Progress Snapshot: how far into the model/dataset/task matrix the run is, plus live OK %, KO %, and OTHER % and remaining task count.
Task Details: attempt number, task status label, TTFT (time to first token), streaming speed, and end-to-end latency of the current or last completed task.

Streaming Details

The bottom card shows the full drill-down for the task currently executing (or the last one that ran, labelled "last task").

Workflow Progress pills

Five sequential stages, each showing elapsed time once passed:

Cooling: mandatory inter-task pause so the GPU can recover before the next call. Duration is configurable in config.yaml.
Thinking: the model is generating but hidden reasoning tokens (<think>…</think>) are still being produced. No visible output yet.
Streaming: visible tokens are flowing.

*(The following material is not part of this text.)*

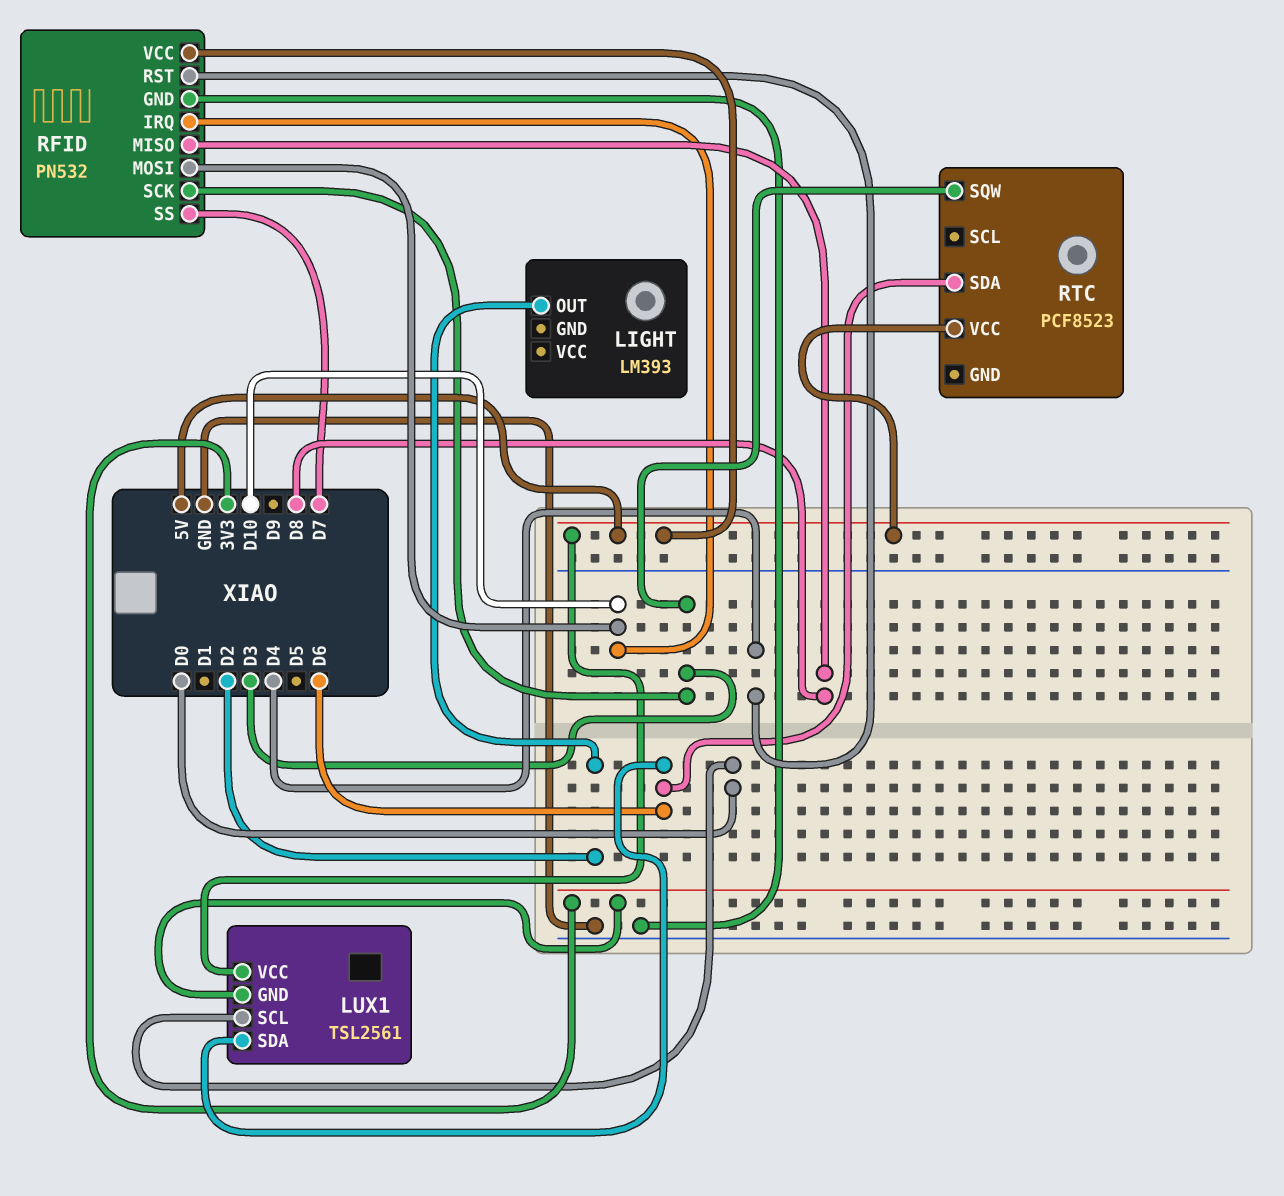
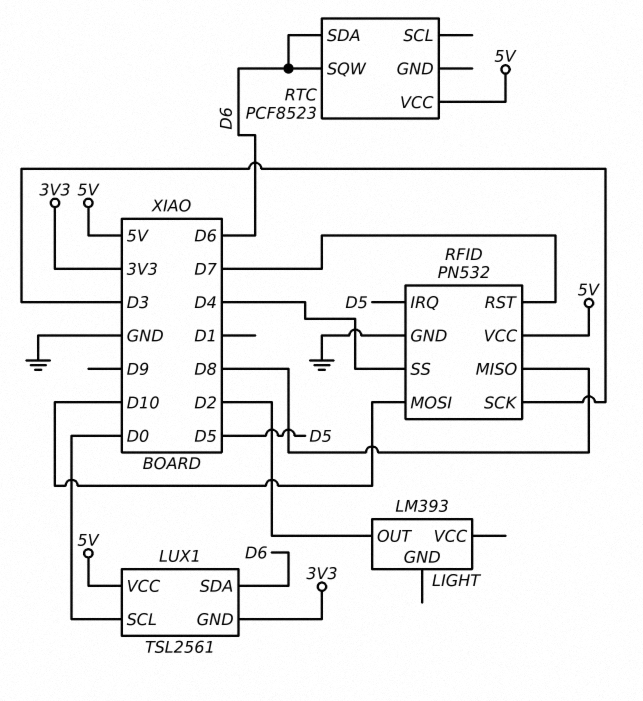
RFID pin IRQ: D10 -> D5
RFID pin RST: D4 -> D7
RFID pin SS: D7 -> D4
RTC pin SQW: D3 -> D6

TTFT is captured at the start of this stage.
Evaluating: the completed response is being scored by the evaluator (exact match, extractive QA, code execution, etc.).
Done: result written to DB. Final PASS / FAIL / ERROR determined.

Text panels

Status: current workflow stage in uppercase.
Prompt: the exact prompt sent to the model, including any injected system context.
Response: the raw model output as it arrives, updated token-by-token during streaming.
Result: the evaluator verdict and any scoring detail (expected vs. actual, score threshold, etc.).

When No Run Is Active

All panels show dashes or empty grids. A yellow waiting-indicator banner appears: "Waiting for benchmark events…". The SSE connection retries automatically. As soon as run_benchmark.py starts publishing events the monitor fills in live without any page reload.

Troubleshooting

Charts never render: ECharts JS assets missing from /js/ — re-run scripts/init.sh.
Waiting indicator stuck: confirm the benchmark runner is active and the Flask server is reachable. Check log/server.out.log for SSE errors.
GPU chart flat at 0: the app_gpu.js poller may not have permission to read GPU metrics on this machine. CPU and temperature charts should still work.
Task pills not updating: the SSE stream may have dropped. Reload the page — the monitor reconnects and replays the current run state.